» **YOUR ASSIGNMENT**
The word to look for is "while". Report every line of the entries below that has it.

(Plain-text document sources)
○ ○ ○

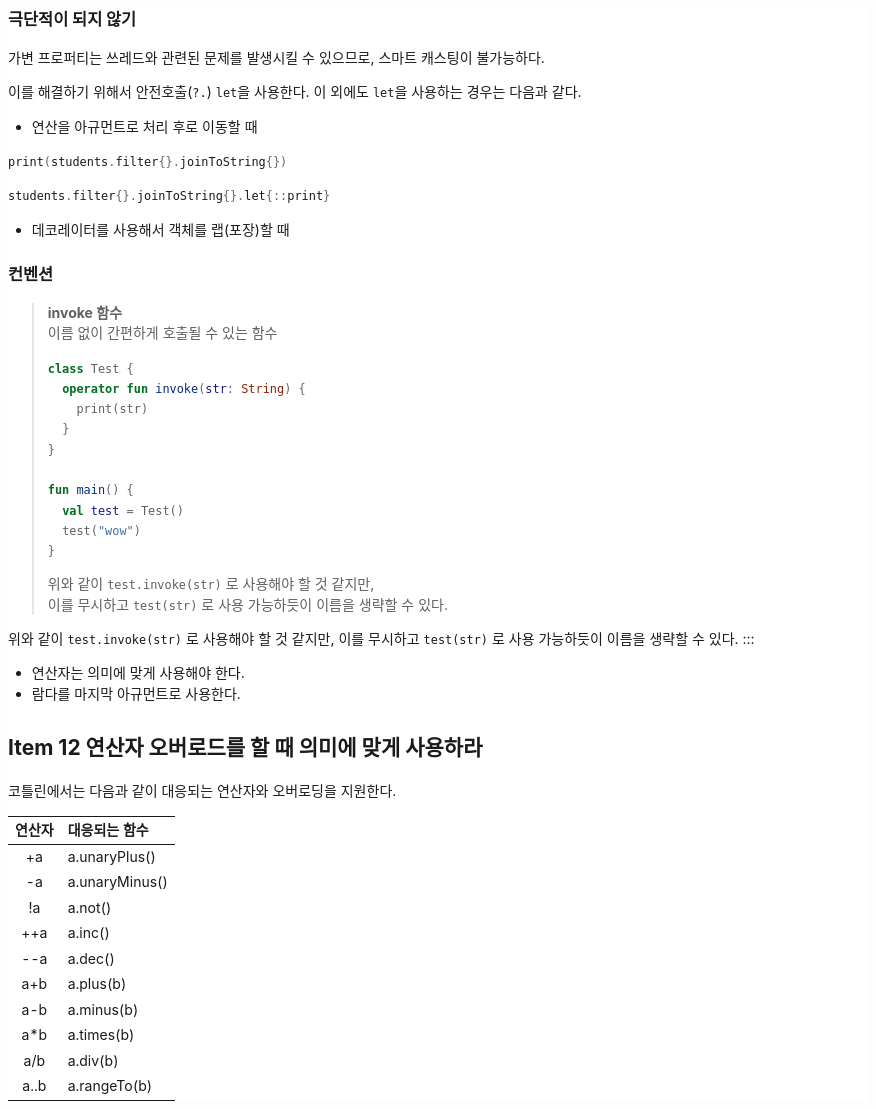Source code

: ### 극단적이 되지 않기

가변 프로퍼티는 쓰레드와 관련된 문제를 발생시킬 수 있으므로, 스마트 캐스팅이 불가능하다.

이를 해결하기 위해서 안전호출(`?.`) `let`을 사용한다. 이 외에도 `let`을 사용하는 경우는 다음과 같다.

* 연산을 아규먼트로 처리 후로 이동할 때

```kotlin
print(students.filter{}.joinToString{})
```

```kotlin
students.filter{}.joinToString{}.let{::print}
```

* 데코레이터를 사용해서 객체를 랩(포장)할 때

### 컨벤션

> **invoke 함수**<br/>
> 이름 없이 간편하게 호출될 수 있는 함수
>
> ```kotlin
> class Test {
>   operator fun invoke(str: String) {
>     print(str)
>   }
> }
> 
> fun main() {
>   val test = Test()
>   test("wow")
> }
> ```
>
> 위와 같이 `test.invoke(str)` 로 사용해야 할 것 같지만,<br/>이를 무시하고 `test(str)` 로 사용 가능하듯이 이름을 생략할 수 있다.

위와 같이 `test.invoke(str)` 로 사용해야 할 것 같지만, 이를 무시하고 `test(str)` 로 사용 가능하듯이 이름을 생략할 수 있다.
:::

* 연산자는 의미에 맞게 사용해야 한다.
* 람다를 마지막 아규먼트로 사용한다.

## Item 12 연산자 오버로드를 할 때 의미에 맞게 사용하라

코틀린에서는 다음과 같이 대응되는 연산자와 오버로딩을 지원한다.

|연산자|대응되는 함수|
|:-:|:-|
|+a|a.unaryPlus()|
|-a|a.unaryMinus()|
|!a|a.not()|
|++a|a.inc()|
|--a|a.dec()|
|a+b|a.plus(b)|
|a-b|a.minus(b)|
|a*b|a.times(b)|
|a/b|a.div(b)|
|a..b|a.rangeTo(b)|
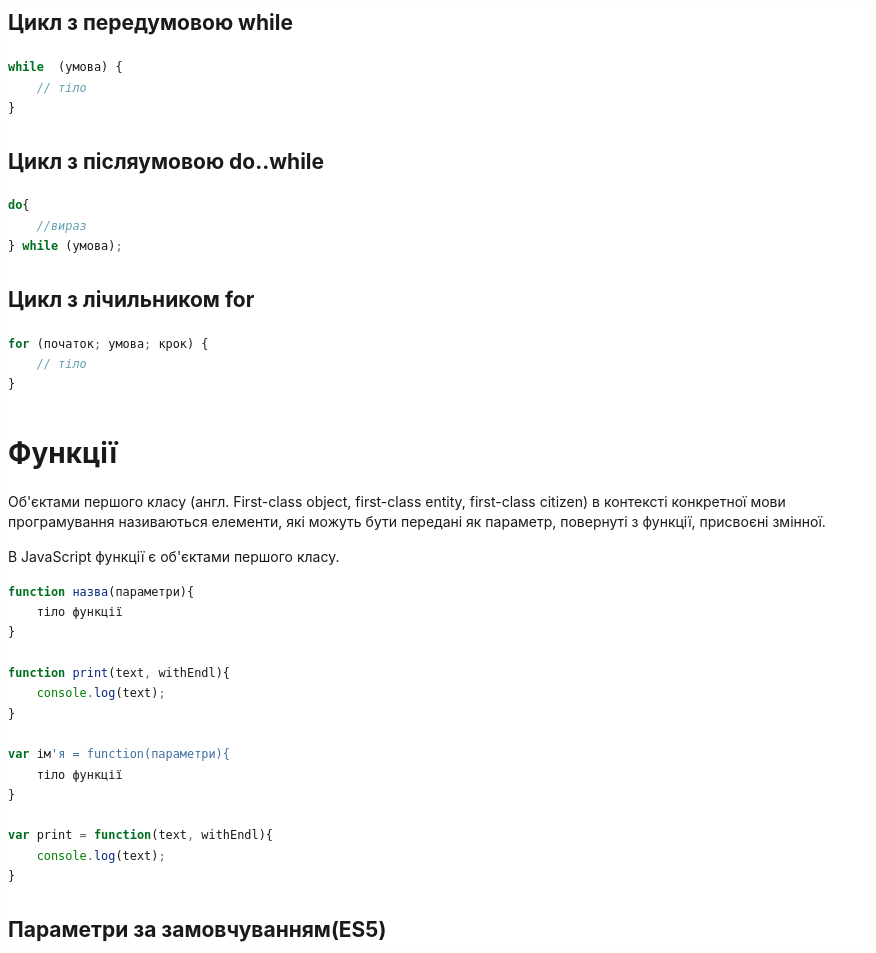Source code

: ## Цикл з передумовою while

```js
while  (умова) {
    // тіло 
}
```

## Цикл з післяумовою do..while

```js
do{
    //вираз
} while (умова);
```

## Цикл з лічильником for

```js
for (початок; умова; крок) {
    // тіло 
}
```

# Функції

Об'єктами першого класу (англ. First-class object, first-class entity, first-class citizen) в контексті конкретної мови програмування називаються елементи, які можуть бути передані як параметр, повернуті з функції, присвоєні змінної.

В JavaScript функції є об'єктами першого класу.

```js
function назва(параметри){
    тіло функції 
} 

function print(text, withEndl){
    console.log(text);
} 

var ім'я = function(параметри){
    тіло функції
} 

var print = function(text, withEndl){
    console.log(text);
}
```

## Параметри за замовчуванням(ES5)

○ ○ ○

» **OUTPUT**
: ## Цикл з передумовою while
while  (умова) {
## Цикл з післяумовою do..while
} while (умова);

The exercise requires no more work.